Viktor's face is rigid, expressionless, stuck in the somber mask that precedes mourning. He is heartbroken, but he's not yet allowed to show it. The wind blows, the crowd cheers, and he marches forward.

Hovland can't smile when he makes a last birdie on 18, a sight that might have been lovely or even triumphant under different circumstances, but now only ties him for second and puts a strange punctuation mark on his journey. When the great cheers come for the champion, he's impossibly lonely, uncounseled by the hug of his caddie, by the embrace of Levet, the man who last made contact at the hopeful turn and stops him again on the path to scoring, a reminder of when the conclusion was still a mystery.

In another moment or two, he will it in a chair and fill out his scorecard, and he will stand in front of a CBS screen beside Dottie Pepper, staring off into the sky just above one of the many white tents, waiting for the radio whispers in her ear to say it's time for the loser's interview.

"Are we making any progress?" he'll ask her, not unkindly, but desperate for an exit.

But now, on the walk from 18, he receives two more embraces, rounds a corner, and finds himself in a parking lot where nobody expects him, where nobody shouts his name, where nobody knows him until he's passed.

And in this noiseless place, he is completely, astoundingly alone.

Koepka inspects the leaderboard and the leaderboard winks back. There was a catcall of “SELLOUT” on the 17th green, but the crowd engulfing the 18th is respectful and emphatic, showering the praise that such a performance deserves. His birdie try is barely off the face before a smile crosses Koepka’s face, knowing it has no chance to go in but recognizing that’s what the situation called for.

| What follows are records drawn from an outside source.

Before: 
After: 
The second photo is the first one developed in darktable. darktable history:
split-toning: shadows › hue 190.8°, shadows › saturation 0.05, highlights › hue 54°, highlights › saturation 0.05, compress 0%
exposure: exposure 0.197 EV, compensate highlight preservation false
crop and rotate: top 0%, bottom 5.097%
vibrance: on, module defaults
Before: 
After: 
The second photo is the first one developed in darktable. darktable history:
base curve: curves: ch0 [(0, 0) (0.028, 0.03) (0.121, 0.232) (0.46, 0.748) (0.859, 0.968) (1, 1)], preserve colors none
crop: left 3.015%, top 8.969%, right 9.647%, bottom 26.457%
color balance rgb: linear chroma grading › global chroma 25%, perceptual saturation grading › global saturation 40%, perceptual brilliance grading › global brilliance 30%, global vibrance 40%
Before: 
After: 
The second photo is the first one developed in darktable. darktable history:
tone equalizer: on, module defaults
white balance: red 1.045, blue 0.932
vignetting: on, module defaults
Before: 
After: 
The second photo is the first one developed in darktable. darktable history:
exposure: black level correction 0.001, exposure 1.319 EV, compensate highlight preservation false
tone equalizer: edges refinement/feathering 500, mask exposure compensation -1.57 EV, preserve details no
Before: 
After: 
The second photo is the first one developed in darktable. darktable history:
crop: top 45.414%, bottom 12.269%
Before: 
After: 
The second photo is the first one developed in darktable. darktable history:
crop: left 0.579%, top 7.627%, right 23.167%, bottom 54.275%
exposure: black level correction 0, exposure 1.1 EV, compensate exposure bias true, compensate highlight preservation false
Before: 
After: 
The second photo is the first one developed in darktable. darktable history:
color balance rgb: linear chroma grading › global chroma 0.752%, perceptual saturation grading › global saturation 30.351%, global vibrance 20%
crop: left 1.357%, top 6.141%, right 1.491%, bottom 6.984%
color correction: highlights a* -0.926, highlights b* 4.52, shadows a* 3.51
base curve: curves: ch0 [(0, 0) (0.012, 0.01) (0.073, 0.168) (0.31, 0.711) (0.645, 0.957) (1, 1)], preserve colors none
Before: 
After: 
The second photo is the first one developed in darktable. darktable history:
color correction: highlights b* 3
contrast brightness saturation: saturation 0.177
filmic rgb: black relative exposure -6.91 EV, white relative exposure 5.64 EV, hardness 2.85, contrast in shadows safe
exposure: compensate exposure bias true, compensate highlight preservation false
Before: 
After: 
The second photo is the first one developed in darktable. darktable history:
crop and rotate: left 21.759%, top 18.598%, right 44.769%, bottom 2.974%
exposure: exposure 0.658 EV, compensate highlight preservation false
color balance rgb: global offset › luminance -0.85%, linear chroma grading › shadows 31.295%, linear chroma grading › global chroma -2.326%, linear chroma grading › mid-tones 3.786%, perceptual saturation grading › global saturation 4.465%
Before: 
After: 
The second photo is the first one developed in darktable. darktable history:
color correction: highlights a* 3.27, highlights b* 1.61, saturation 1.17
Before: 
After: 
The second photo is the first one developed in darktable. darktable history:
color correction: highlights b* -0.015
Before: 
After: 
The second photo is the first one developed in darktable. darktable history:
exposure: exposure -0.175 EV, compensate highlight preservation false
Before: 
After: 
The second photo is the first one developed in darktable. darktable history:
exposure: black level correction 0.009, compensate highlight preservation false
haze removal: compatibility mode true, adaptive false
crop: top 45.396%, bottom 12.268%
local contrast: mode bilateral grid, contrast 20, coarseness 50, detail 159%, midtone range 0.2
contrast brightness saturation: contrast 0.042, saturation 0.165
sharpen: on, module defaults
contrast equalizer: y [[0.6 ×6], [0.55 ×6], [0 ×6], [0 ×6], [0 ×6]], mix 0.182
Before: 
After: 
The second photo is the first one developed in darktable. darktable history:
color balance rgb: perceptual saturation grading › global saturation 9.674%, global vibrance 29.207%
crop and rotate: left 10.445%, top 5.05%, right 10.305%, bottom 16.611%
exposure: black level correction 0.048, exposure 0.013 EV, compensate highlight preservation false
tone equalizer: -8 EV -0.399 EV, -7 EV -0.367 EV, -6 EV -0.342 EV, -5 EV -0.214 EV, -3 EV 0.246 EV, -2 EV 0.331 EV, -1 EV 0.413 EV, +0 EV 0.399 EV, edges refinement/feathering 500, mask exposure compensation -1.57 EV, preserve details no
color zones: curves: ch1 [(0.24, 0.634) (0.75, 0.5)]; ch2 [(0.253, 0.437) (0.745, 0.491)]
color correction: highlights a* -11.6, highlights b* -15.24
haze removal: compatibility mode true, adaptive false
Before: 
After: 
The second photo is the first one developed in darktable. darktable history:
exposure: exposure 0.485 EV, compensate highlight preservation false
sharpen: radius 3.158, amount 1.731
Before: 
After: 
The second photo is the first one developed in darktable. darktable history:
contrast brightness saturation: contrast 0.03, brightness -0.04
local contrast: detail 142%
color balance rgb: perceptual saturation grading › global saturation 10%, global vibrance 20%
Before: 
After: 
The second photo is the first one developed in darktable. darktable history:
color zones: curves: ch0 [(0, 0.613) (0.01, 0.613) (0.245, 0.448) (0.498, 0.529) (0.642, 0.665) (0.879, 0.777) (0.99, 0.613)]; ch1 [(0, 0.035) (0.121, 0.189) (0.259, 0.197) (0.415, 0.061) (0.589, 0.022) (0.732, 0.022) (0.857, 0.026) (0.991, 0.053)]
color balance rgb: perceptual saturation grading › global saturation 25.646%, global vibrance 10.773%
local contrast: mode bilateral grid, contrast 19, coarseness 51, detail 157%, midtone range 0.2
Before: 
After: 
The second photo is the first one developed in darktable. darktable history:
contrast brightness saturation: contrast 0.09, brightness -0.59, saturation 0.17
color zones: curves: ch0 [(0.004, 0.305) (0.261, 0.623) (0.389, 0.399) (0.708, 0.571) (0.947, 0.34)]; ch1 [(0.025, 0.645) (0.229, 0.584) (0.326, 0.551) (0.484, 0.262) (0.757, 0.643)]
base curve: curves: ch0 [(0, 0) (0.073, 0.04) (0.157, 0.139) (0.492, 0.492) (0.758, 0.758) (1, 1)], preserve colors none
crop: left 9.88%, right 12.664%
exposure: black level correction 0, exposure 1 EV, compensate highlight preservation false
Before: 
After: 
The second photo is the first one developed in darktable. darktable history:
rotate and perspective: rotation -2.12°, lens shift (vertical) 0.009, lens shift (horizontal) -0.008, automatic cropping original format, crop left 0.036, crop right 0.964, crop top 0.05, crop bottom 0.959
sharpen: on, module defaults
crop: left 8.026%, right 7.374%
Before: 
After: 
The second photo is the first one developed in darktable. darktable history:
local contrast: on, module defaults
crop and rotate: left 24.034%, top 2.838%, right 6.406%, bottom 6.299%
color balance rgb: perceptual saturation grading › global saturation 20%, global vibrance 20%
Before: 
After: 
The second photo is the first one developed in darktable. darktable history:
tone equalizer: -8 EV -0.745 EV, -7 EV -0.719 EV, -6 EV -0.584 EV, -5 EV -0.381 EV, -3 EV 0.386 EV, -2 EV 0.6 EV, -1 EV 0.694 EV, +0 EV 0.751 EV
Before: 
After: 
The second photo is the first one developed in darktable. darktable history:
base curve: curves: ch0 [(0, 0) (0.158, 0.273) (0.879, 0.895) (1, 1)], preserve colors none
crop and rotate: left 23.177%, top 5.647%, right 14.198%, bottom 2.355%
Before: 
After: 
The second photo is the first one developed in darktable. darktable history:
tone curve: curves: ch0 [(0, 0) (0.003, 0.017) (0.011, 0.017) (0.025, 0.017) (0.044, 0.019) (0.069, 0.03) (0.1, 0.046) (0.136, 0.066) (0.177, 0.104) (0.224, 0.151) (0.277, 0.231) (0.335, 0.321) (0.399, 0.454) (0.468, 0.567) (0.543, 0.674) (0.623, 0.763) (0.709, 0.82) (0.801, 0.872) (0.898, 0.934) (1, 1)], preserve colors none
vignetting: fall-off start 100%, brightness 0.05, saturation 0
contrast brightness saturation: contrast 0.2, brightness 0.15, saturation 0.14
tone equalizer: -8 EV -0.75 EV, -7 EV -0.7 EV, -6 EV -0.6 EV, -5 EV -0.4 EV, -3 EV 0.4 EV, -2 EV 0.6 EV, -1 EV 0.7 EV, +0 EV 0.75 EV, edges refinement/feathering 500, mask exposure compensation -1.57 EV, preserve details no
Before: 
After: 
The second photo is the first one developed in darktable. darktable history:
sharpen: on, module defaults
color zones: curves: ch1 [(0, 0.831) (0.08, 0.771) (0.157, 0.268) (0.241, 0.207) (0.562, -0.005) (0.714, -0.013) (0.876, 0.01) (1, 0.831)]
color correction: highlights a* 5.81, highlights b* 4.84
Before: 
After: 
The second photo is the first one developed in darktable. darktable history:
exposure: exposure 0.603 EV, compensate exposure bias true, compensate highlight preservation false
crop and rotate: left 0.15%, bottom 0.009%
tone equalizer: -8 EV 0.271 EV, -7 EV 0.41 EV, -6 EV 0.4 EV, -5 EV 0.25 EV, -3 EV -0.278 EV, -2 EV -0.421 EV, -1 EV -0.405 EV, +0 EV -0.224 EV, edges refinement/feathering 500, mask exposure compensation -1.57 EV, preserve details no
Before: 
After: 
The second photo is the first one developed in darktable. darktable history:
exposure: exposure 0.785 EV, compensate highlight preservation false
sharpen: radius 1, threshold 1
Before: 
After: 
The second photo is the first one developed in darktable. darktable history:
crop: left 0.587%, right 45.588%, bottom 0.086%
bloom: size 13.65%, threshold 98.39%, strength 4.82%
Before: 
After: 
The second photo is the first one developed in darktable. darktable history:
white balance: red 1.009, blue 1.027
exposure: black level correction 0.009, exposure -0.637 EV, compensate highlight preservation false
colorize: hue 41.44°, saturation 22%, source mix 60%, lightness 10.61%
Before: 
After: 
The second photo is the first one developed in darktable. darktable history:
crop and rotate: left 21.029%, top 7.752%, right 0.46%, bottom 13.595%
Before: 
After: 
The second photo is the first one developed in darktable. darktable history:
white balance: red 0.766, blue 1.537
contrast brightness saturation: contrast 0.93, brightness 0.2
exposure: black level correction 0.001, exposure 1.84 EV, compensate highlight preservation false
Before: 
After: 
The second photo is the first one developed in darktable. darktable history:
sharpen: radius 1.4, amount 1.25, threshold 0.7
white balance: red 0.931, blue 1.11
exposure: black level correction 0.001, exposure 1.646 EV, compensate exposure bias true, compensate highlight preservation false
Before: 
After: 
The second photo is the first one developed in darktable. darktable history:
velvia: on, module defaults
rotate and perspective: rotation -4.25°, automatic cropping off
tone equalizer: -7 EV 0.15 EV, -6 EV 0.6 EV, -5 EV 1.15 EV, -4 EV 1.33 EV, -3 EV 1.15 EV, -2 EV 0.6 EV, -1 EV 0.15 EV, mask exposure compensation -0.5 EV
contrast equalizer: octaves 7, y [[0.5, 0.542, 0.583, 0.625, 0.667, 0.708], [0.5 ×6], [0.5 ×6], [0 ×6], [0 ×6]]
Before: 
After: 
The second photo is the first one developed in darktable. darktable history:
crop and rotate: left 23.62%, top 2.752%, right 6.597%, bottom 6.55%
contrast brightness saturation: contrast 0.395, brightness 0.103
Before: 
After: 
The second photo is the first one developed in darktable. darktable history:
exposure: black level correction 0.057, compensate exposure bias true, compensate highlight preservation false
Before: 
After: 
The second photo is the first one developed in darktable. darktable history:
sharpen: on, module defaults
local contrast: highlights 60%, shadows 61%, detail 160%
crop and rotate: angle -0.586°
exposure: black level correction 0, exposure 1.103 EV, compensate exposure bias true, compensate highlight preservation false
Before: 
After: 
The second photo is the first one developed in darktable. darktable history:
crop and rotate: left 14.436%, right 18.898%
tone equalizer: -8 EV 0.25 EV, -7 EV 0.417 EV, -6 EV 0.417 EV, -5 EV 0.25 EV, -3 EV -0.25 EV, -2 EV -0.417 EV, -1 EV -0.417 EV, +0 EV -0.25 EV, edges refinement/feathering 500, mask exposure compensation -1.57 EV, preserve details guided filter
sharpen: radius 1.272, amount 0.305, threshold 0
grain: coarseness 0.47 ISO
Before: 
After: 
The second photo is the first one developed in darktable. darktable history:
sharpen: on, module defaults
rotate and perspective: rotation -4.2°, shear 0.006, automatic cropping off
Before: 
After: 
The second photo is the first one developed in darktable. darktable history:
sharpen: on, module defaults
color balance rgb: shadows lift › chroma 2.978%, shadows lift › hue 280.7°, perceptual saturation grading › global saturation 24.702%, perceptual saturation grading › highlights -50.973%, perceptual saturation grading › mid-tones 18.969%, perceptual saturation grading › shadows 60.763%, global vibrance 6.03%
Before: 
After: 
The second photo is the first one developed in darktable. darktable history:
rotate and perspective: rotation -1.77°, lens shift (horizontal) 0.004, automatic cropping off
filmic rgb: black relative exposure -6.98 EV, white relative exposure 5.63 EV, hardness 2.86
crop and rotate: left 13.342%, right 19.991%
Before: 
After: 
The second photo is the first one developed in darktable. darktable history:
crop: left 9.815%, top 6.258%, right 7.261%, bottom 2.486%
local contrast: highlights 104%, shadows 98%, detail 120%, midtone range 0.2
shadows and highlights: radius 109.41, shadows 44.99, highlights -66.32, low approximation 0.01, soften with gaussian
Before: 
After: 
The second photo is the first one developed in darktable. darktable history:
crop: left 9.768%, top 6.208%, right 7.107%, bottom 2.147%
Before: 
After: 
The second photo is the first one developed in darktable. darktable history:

In the minutes that follow, there will be a surge from friends and family, of businessmen and coaches, of fellow players and officials. He will pose for photos, many with people he has never met but that are required of a champion. He will speak with poise and conviction, he will attempt to be vulnerable, he will assert there’s no reason to think this day was not an aberration but what he now expects. There are varying degrees of truth in each and all.

What is incontrovertible is the emotion laid naked on the 18th green. That smile, one that he would flash for hours after and likely for days that follow turned into something else as he tapped in for 4. As the ball went down Koepka’s arms went up, embracing Elliott in a manner that can only be measured in the pain and agony of wondering if this moment that was once routine would ever return.